Records from a data collection:
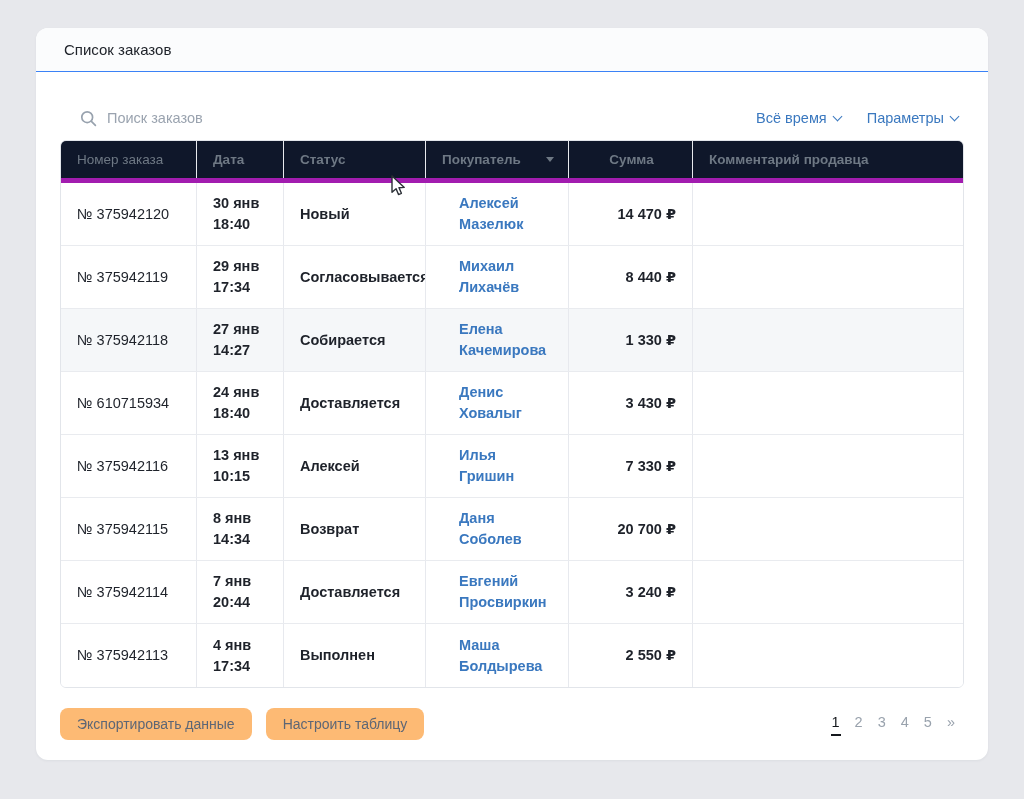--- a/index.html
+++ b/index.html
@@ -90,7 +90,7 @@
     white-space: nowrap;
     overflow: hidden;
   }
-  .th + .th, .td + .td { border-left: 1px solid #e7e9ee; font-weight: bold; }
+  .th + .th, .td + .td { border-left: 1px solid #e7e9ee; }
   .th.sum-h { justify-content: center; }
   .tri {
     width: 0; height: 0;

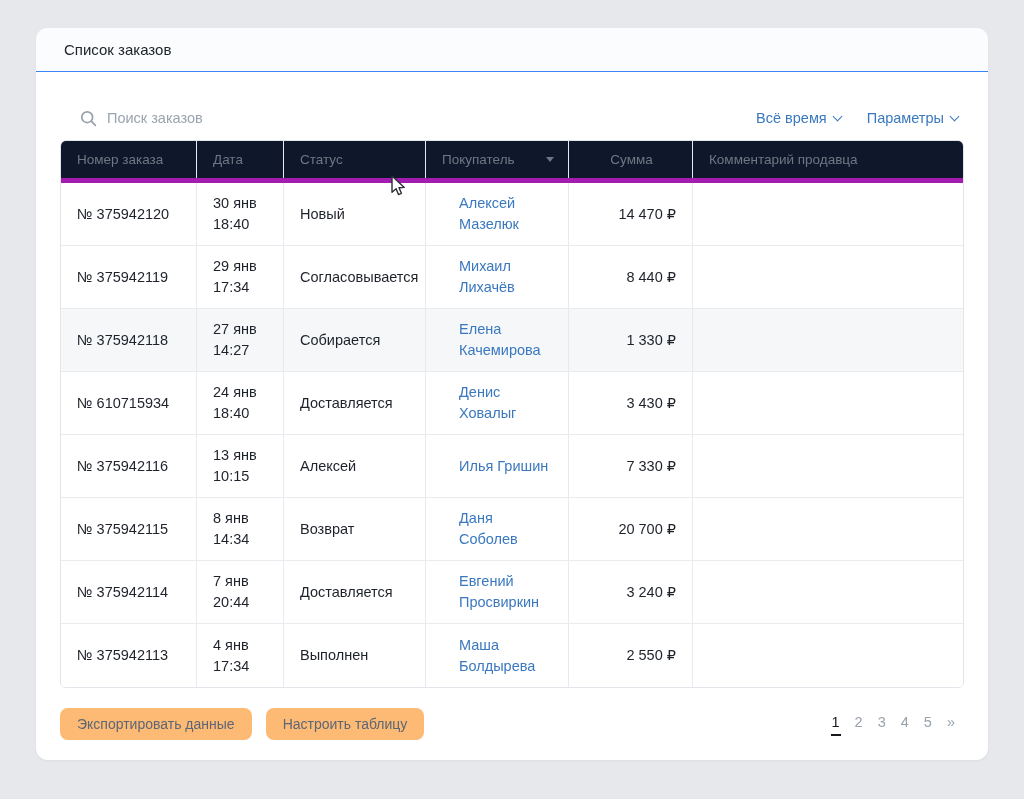--- a/index.html
+++ b/index.html
@@ -254,7 +254,7 @@
     <div class="td c-comment"></div>
   </div>
           <div class="tr">
-    <div class="td c-order">№ 610715934</div>
+    <div class="td c-order">№ 705657548</div>
     <div class="td c-date">
       <span class="line d1">24 янв</span>
       <span class="line d2">18:40</span>

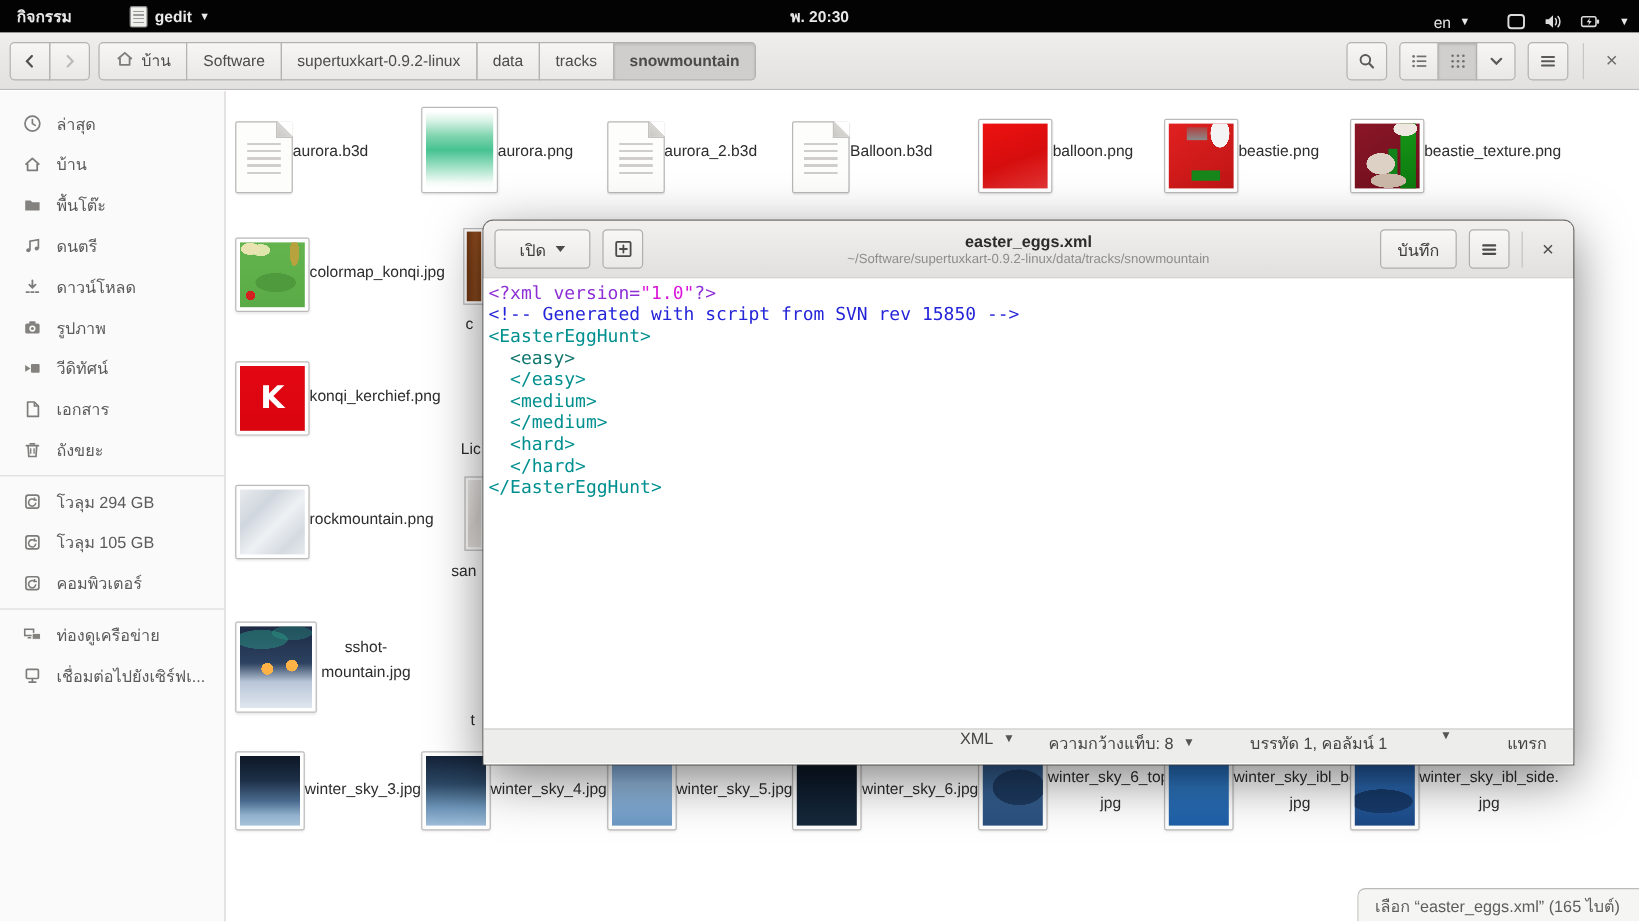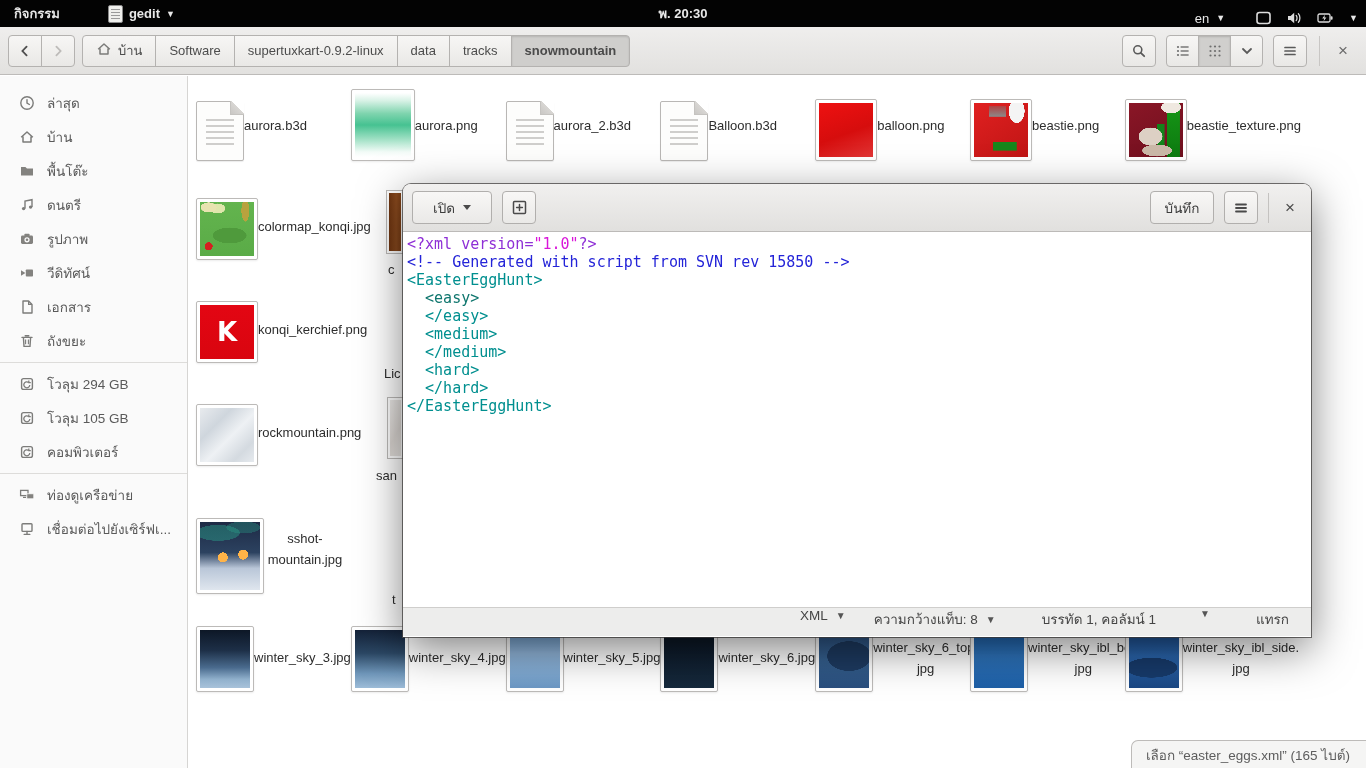--- a/index.html
+++ b/index.html
@@ -518,6 +518,10 @@
           <path d="M8.5 5.6v5.8M5.6 8.5h5.8" stroke="#4a4a4a" stroke-width="1.5" stroke-linecap="round"></path>
         </svg>
     </div>
+    <div class="g-titlebox">
+      <div class="g-title">easter_eggs.xml</div>
+      <div class="g-sub">~/Software/supertuxkart-0.9.2-linux/data/tracks/snowmountain</div>
+    </div>
     <div class="g-right">
       <div class="gbtn g-save">
         <span>บันทึก</span>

> _Task requirements_
Wherever a line in the records contains the word "left", copy that line.

> _Your response_
-  .th + .th, .td + .td { border-left: 1px solid #e7e9ee; font-weight: bold; }
+  .th + .th, .td + .td { border-left: 1px solid #e7e9ee; }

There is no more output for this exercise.